7.  Diperkirakan sebanyak 15.000 gereja akan dihadapkan pada pilihan tutup atau diadopsi.

Jumlah ini lebih tinggi dibanding dengan penutupan gereja di tahun-tahun sebelumnya. Covid tentu saja mempercepat dan memperburuk tren ini. Sementara isu penutupan adalah kenyataan yang menyedihkan, pilihan untuk diadopsi (kadang-kadang disebut ditanam kembali atau diperoleh) adalah tren yang berkembang dan sehat.

8.  Gereja-gereja yang menolak perubahan akan merosot lebih cepat.
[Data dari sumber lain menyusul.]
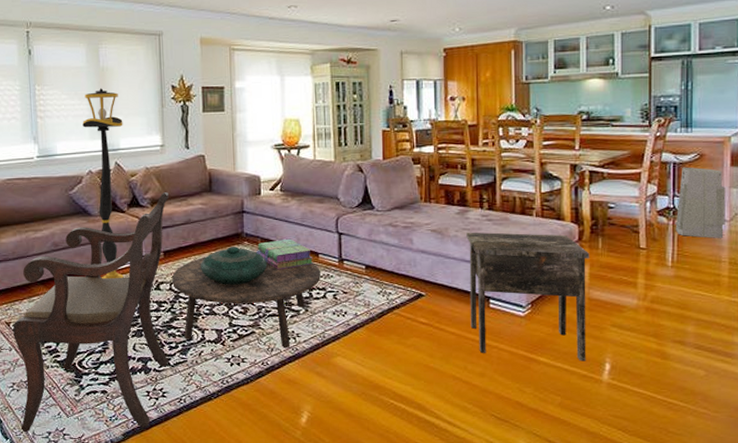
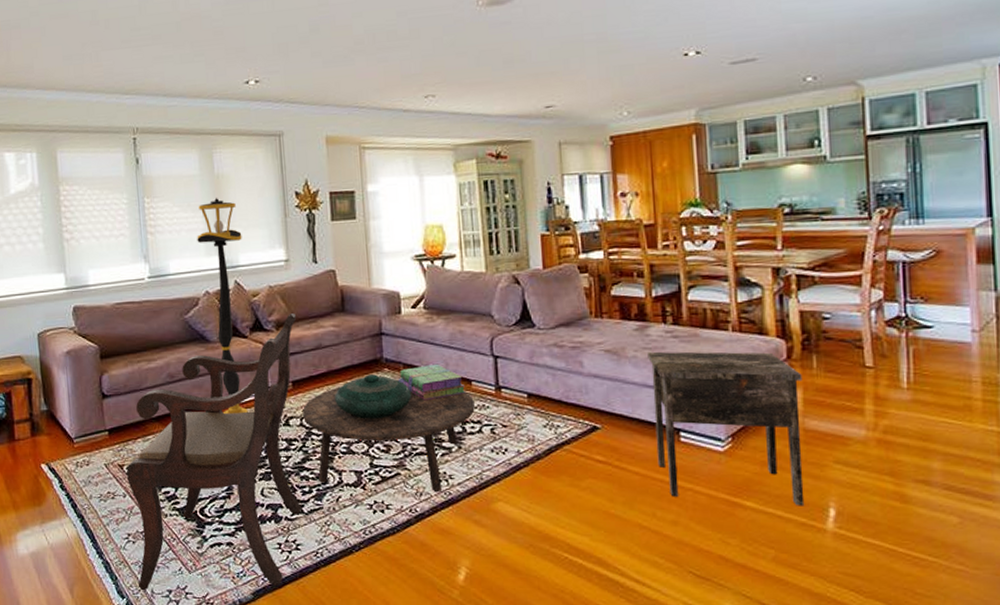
air purifier: present [675,167,726,238] -> none [909,266,974,353]

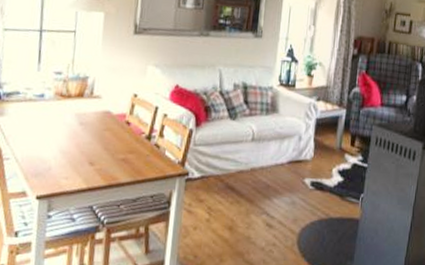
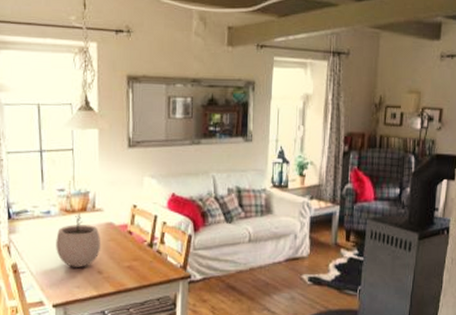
plant pot: none [46,99,96,157] -> present [56,213,100,267]

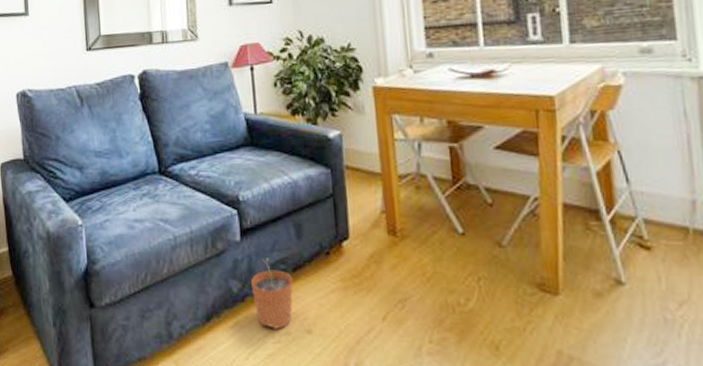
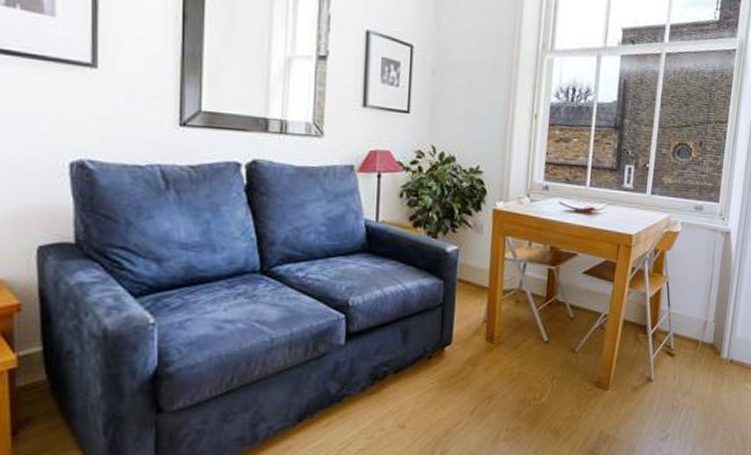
plant pot: present [251,258,293,329] -> none [351,360,394,426]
Sulit untuk melakukan perubahan di banyak gereja. Mantra sedih "Kami belum pernah melakukannya sebelumnya" adalah kata-kata kemunduran dan kematian. Penolakan perubahan akan menyebabkan penurunan lebih cepat dibandingkan sebelumnya. Di masa lalu, gereja-gereja ini dapat mengandalkan pertumbuhan sederhana dari budaya Kristen untuk mengimbangi beberapa kehilangan mereka. Kekristenan budaya, bagaimanapun, sudah tidak ada lagi. Begitu juga dengan gereja-gereja yang memegang tradisi masa lalu yang tidak esensial.

9.  Lebih banyak gereja akan berjuang untuk menemukan pendeta.

Kami mendengar tentang gereja tanpa pendeta setiap minggu. Menahan diri adalah hal yang biasa. Gereja-gereja tidak dapat menemukan seorang pendeta yang mereka anggap cocok untuk jemaat mereka. Dari sudut pandang para pendeta, mereka sangat berhati-hati, jika tidak selektif, sebelum pindah ke gereja lain. Jika mereka mendengar gereja telah memecat atau mengusir pendeta, telah terjadi kudeta staf, atau jika gereja memiliki reputasi negatif dan pertengkaran, mereka tidak akan membiarkan diri mereka untuk dipertimbangkan oleh gereja tersebut.

Saat anda membaca sembilan realitas untuk gereja-gereja di tahun 2022 ini, silakanlah baca kembali poin pertama. Di tengah semua tantangan ini, ada banyak harapan. Yang tidak lagi menjadi pilihan adalah jalan tengah “bergereja” seperti biasa.

Gereja akan berfokus pada prioritas yang diberikan Tuhan, atau mereka akan merosot dan mati. Ini adalah prinsipnya.